The mechanism underlying CD4^+CD25^+Foxp3^+ regulatory T cells(Tregs) promoting the development of colorectal cancer(CRC) was elucidated in the present study. Forty-eight cases of colorectal carcinomas, 22 cases of colon polyps and 21 cases of normal colorectal tissues were collected. The correlation among Foxp3, IL-10 and Stat3, and the clinical relevance of these three indexes were analyzed.
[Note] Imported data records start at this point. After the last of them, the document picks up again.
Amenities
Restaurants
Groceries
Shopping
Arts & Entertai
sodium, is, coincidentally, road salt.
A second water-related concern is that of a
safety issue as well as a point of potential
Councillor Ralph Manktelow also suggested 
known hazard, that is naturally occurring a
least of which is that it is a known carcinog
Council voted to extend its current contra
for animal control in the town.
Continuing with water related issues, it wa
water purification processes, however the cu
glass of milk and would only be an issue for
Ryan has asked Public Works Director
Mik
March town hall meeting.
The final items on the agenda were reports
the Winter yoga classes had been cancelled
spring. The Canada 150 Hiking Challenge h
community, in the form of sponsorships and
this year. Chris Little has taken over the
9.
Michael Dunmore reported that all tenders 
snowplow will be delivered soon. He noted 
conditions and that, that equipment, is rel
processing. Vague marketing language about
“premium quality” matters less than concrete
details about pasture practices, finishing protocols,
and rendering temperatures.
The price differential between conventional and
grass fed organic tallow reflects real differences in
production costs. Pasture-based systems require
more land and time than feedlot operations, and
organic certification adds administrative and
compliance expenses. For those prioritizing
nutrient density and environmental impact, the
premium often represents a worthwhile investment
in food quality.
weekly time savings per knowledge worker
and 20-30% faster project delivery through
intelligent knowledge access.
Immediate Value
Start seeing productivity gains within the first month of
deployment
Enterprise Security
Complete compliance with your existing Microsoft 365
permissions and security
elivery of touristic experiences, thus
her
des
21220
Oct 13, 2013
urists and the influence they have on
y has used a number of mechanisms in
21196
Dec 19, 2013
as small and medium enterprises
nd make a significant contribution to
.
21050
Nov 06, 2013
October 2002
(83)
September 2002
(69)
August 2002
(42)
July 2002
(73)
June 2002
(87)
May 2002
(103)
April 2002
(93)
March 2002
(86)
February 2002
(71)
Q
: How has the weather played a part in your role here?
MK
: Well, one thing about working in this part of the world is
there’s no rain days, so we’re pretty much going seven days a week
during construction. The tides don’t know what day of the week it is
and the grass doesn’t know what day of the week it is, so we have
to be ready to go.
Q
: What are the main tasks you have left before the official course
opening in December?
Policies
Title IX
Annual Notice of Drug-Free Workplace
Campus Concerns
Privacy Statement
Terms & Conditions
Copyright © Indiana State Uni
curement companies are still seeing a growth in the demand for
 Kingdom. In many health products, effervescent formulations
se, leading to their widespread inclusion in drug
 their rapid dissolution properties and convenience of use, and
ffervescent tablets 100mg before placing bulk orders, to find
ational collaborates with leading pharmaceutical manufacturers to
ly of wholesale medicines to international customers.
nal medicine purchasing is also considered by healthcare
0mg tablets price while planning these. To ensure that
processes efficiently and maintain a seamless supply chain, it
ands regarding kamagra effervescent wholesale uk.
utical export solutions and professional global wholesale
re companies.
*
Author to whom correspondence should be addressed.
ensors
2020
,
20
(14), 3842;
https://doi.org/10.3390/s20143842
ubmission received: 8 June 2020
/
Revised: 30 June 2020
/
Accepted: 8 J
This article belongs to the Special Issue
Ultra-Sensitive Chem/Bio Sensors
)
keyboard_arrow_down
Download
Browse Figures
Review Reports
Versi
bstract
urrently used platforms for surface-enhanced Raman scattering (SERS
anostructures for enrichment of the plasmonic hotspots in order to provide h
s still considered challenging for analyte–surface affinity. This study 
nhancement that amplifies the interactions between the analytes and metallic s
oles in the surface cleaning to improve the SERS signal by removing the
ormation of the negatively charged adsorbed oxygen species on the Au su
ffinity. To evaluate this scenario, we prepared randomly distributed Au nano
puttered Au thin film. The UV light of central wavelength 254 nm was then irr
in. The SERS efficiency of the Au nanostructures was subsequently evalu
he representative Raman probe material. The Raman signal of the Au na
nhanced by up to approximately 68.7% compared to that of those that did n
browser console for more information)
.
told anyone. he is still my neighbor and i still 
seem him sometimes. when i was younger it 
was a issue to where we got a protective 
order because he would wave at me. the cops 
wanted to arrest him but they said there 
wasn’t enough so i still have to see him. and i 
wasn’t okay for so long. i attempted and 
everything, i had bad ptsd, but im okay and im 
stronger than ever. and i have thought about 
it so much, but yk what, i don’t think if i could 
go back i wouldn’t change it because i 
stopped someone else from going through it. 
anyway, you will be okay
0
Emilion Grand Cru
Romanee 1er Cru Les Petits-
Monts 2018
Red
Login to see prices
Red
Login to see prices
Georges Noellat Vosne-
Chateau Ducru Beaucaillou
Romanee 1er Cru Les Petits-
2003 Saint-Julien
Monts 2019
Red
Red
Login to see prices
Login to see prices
The results showed that the levels of Foxp3 expressed in infiltrating CD4^+CD25^+Foxp3^+Tregs, and IL-10 and Stat3 in CRC tissues were all significantly higher than those in polypus tissues and normal colon tissues(P<0.01). Pearson correlation analysis indicated that the expression level of Foxp3 was positively correlated with Stat3 at m RNA level(r=0.526, P=0.036), and was positively correlated with IL-10 at protein level(r=0.314, P=0.030). The Foxp3 expressed in CD4^+CD25^+Foxp3^+Tregs was correlated with the histological grade, lymph node metastasis and TNM stage of CRC(P<0.05 for all). The IL-10 expression was correlated with the histological grade and TNM stage(both P<0.05). The Stat3 expression was correlated with the lymph node metastasis and TNM stage(both P<0.05). It was concluded that CD4^+CD25^+Foxp3^+Tregs can inhibit tumor immunity in combination with some other related inhibitory cytokines and that Foxp3 expression in CD4^+CD25^+Foxp3^+Tregs correlates with CRC progression.